Wood came to Katmai National Park and Preserve 10 years ago and fell in love with the brown bears.
"I got to the point where I could recognize the bears," says Wood, producer of "Katmai: Alaska's Wild Peninsula," which will debut July 5 on PBS. "They ceased to be anonymous, wild animals in the forest. They became individuals with behaviors and identities. It's been really fun to see bears that I saw as cubs come back with their own cubs."
For a day trip, don't miss: Brooks Camp. The park service operates a visitor's center there from June 1 through September 17, and the area offers fishing, anthropological history and world-class bear watching. Overnight visitors can purchase a camping permit or stay at Brooks Lodge.
Katmai is home to more than 2,100 protected brown bears. Wood says that during July, 70 to 100 brown bears are concentrated within a square mile of Brooks Camp.

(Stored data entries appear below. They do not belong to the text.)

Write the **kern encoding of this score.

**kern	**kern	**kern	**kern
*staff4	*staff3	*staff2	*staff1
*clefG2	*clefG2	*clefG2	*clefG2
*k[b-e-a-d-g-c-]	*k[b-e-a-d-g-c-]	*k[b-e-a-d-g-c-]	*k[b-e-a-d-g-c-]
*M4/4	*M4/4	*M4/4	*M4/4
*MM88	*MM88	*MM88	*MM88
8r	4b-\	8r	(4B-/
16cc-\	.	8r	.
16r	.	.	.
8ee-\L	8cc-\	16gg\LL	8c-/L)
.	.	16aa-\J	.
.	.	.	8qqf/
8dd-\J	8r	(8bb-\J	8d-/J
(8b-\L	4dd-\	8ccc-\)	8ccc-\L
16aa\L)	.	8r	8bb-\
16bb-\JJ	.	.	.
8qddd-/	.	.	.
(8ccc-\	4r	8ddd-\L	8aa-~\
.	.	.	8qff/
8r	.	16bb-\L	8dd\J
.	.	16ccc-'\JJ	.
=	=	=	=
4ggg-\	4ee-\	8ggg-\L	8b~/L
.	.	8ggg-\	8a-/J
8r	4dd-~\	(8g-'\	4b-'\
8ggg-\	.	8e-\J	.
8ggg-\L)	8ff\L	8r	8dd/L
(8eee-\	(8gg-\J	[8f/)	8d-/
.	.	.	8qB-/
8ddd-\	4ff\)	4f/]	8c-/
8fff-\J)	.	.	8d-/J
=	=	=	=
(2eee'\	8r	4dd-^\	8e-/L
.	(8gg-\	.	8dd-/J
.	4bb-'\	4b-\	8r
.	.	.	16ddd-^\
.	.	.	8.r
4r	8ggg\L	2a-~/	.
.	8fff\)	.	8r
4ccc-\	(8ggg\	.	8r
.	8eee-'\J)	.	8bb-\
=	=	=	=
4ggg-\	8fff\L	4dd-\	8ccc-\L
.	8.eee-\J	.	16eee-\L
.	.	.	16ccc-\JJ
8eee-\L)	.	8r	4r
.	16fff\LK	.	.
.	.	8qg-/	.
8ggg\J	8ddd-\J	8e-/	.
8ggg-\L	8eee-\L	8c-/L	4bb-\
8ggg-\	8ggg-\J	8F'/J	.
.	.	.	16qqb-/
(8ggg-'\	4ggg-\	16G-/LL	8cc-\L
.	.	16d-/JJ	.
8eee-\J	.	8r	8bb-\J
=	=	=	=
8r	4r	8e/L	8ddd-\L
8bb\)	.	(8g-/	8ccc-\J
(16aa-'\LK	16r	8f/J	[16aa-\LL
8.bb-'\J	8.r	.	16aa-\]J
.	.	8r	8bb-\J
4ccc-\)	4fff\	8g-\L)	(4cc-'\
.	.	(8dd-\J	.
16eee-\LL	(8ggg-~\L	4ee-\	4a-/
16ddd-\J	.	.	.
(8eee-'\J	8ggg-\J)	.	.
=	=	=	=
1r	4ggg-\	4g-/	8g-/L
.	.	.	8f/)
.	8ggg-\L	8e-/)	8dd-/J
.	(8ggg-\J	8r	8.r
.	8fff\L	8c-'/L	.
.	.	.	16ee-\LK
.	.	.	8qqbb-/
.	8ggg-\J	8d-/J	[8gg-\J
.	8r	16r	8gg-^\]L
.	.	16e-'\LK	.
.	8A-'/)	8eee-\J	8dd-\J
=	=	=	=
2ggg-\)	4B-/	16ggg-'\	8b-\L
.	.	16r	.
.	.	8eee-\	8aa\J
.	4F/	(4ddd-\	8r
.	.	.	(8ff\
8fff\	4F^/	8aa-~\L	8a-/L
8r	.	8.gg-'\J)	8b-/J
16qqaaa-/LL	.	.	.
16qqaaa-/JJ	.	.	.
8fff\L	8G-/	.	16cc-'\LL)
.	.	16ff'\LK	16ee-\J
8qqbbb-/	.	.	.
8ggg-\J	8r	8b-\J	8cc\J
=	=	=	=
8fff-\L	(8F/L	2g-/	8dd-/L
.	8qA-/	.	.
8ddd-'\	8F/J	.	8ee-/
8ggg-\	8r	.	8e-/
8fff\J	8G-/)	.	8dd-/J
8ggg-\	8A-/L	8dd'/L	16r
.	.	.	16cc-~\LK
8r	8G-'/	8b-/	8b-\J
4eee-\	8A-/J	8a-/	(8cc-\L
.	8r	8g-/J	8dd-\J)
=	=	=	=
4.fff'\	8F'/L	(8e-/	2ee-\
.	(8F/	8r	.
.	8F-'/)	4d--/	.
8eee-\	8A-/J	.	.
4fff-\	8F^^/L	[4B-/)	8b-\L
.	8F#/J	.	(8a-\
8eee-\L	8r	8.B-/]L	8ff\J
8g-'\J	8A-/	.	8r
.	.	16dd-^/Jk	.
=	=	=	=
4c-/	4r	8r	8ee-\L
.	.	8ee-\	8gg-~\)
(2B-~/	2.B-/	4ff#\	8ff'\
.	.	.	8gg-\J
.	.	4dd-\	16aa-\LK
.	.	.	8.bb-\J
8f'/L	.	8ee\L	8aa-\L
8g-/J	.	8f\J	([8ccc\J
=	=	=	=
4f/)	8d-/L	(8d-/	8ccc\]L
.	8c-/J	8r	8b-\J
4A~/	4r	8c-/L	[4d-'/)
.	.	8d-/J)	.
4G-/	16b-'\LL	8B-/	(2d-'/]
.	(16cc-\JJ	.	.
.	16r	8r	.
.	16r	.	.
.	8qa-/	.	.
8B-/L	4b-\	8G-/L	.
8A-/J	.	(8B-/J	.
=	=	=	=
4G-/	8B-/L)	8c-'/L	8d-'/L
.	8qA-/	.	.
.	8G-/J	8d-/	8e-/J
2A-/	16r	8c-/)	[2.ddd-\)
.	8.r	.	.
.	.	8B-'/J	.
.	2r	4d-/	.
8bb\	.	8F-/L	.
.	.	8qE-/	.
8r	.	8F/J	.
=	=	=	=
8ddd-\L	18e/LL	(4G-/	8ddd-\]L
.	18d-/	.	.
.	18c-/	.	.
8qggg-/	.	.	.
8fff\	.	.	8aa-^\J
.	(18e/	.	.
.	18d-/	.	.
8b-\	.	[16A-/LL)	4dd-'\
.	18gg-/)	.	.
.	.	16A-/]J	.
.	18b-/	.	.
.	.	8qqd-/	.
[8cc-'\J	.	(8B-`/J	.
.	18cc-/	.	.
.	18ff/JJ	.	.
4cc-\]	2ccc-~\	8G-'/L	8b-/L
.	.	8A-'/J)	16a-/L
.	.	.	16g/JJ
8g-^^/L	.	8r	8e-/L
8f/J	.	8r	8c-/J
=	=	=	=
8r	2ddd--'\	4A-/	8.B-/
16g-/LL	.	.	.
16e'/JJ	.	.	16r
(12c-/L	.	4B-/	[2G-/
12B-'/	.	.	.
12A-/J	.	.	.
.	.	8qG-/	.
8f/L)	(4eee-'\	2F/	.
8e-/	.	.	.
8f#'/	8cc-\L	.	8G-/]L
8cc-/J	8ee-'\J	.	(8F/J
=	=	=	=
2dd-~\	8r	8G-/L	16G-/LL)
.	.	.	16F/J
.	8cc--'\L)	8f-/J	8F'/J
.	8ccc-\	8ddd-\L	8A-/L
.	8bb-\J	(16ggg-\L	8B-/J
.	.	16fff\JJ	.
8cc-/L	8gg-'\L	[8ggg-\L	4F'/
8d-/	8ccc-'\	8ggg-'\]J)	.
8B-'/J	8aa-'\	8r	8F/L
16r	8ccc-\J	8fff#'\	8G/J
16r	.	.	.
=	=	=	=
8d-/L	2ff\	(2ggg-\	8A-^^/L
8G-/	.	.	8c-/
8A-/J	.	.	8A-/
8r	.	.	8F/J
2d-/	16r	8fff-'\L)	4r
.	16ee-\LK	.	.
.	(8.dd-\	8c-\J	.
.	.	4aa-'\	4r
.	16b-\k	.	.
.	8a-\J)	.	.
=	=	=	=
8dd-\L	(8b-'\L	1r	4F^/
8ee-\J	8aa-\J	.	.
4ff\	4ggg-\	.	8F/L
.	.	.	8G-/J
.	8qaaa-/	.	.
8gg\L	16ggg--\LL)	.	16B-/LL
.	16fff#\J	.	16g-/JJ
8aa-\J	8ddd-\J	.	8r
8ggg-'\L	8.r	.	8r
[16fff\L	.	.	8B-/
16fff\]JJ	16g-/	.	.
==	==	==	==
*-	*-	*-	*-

The bears can be observed from the trail or from stands that provide increased protection.
"We don't put radio callers or ear tags on the bears," Wood says. "There is nothing to ruin your photos."
Travelers to Brooks Camp should come prepared, as the NPS website advises travelers to bring proper gear for rugged terrain and unpredictable weather, which often results in travel delays.
Favorite less-traveled spot: Valley of Ten Thousand Smokes. While noting that most of the park is "less traveled," Wood suggests visitors to Brooks Camp take the 23-mile daily bus ride to the valley. Created by the Novarupta volcano's 1912 eruption, it was the sight that so awed explorer Robert Griggs. Wood recommends visitors spend a night camping there.
"You have the volcanoes, the valley and beautiful uncluttered sky," he says. "That intense solitude is available to just about everyone."
Favorite spot to view wildlife: When Brooks Camp is slow for bear watching, Wood says experienced outdoor explorers should check out any place on the Pacific coast where sedges, a grass-like plant that bears eat, grow above the high-tide line.
There are pilots who will take you to Geographic Harbor, Swikshak Lagoon and Hallo Bay for bear watching during the spring and summer, he says. The northern edge of Katmai is best for viewing wildlife in August and early September, says Wood, but that the local names don't exist on a map and are known only by pilots who fly there.
Most magical moment in the park: The first time Wood stood in a river to watch salmon run to their spawning grounds. "We often speak of salmon being the lifeblood of the region and its people," he says. "When you are waist deep among them, it is easy to see why. At first, the salmon deflect around you. But if you remain still, they gradually accept your presence and resume their normal upstream movement."
Funniest moment at the park: A dominant male bear reclaimed his favorite fishing spot from younger male by intimidating the young bear into falling over the waterfalls. "Bears can be unintentionally funny," says Wood. "Every now and then their comedic timing is impeccable."
A ranger's request: Katmai is home to brown bears, which are the same species as grizzly bears but have different behavior patterns, says Wood. Keep at least a 50-yard distance from all bears, which are solitary animals.
You should never separate a mother from her cub, says Wood. The mother will interpret the separation as a threat. Since brown bears can move at speeds up 35 miles per hour, escape will be practically impossible.
"A common misconception about Katmai and Brooks Camp is that since they (the bears) don't run, they're tame or they like us," says Wood.
Another park he loves: Canyonlands National Park in Moab, Utah. Wood says he would like to return to the Colorado River Plateau, the region where his long trek to becoming a park ranger began. Canyonlands is on the plateau and is a series of geographical forms created the by ancients flows of Colorado River and its tributaries, Canyonlands is home to Horseshoe Canyon's, rock art, Island in the Sky mesa and the Cedar Mesa Sandstone spires at Needles.